Thursday, 8 January 2015

Peterborough Is Not Regina

Quaker Oats on the Otonabee River
I am spending part of the winter in Peterborough, Ontario, a city of 80,000 just outside the Toronto commuting area. It snowed last night, and by 8 am this morning our residential street had been plowed. Within the next  hour  machinery came and plowed and then sanded the sidewalk. By 9 am a city truck had sanded the road. All streets receive this service. The city has a budget for snow removal  and expect it to snow every year. This is a hockey town.

The city has a vibrant downtown, the result of city planning and the domination of the city council by traditional conservatives (not Harperites) who use their political power to support small Canadian-owned businesses. They have excluded the big American and Canadian chains from the downtown area.  They required the Galaxy Theatre, the only movie theatre in the city, to be in the core area.

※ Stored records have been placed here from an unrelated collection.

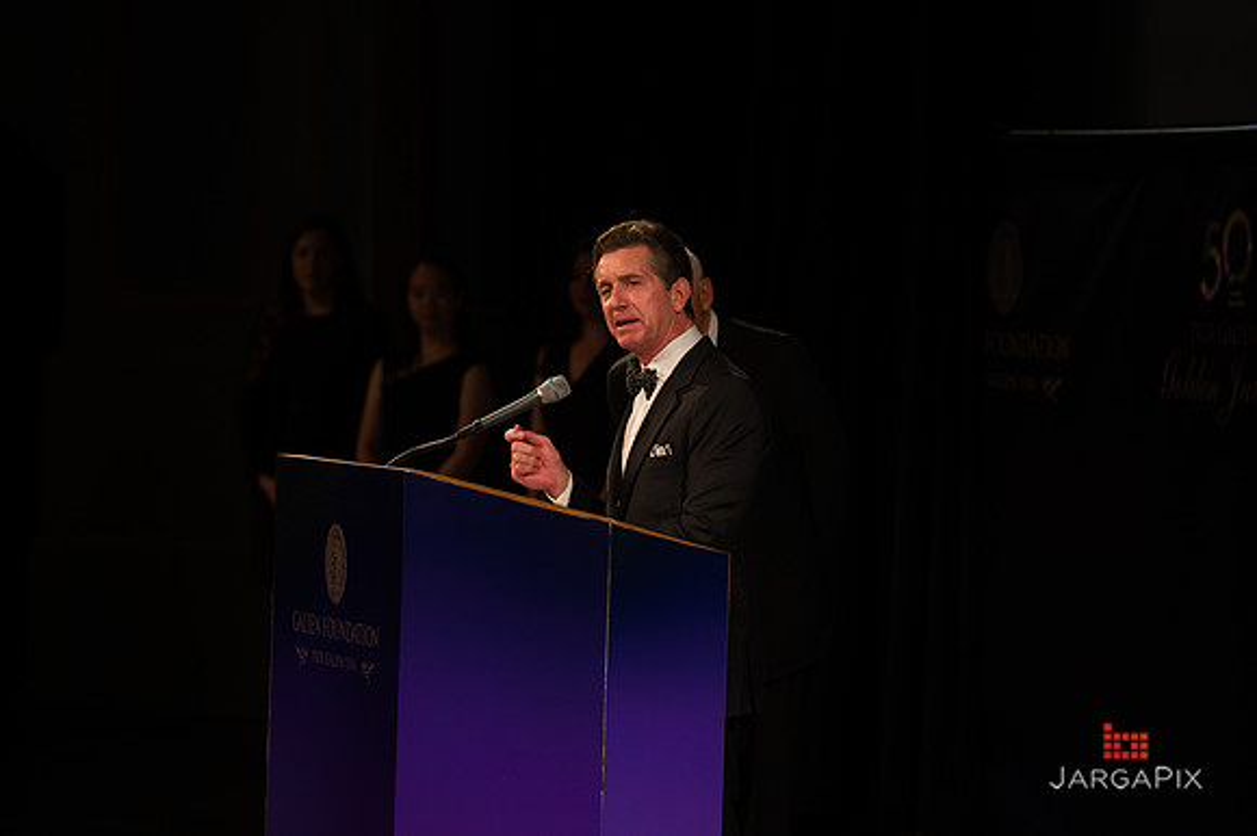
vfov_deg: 6.9
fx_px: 6979
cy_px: 418
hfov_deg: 10.3
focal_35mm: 200
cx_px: 628
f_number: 4
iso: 1600
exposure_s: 1/200
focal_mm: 200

Special tax incentives were given to encourage local businesses in the core area and to create residential rental spaces in their second and third floors. The downtown area has two large grocery stores, three large venues that host live stage events (former movie theatres), two boutique hotels,  a wide variety of small retail stores, restaurants, bookstores, coffee shops, and numerous pubs. There are 20 places in the downtown area which have live music.

The big box stores are here, stretched out in a line on a highway leading out of town. But there is not the congestion and despair that one gets when being forced to drive through the free market mess that is found on the east end of Victoria Avenue.

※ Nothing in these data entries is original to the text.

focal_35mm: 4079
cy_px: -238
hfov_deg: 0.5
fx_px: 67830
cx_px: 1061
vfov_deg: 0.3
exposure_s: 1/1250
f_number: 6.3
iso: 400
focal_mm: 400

Everything is not rosy, however. The North American Free Trade Agreement (NAFTA) hit the city hard. Many of the large American corporations downsized as they shifted production back to the United States and then abroad. Canadian General Electric, the largest employer, saw its workforce drop from 6,000 to 1,500. Quaker Oats, bought by Pepsi Cola, downsized to 700. Outboard Marine Corporation of Canada, once the second largest private employer, shut down. The major employers are now government services, Trent University, and Fleming college. 

One result is that Peterborough has one of the highest unemployment rates for cities of its size. It also has one of the highest poverty rates and the problem of inadequate low income housing.

One final positive note: I have yet to find a pot hole on a city street.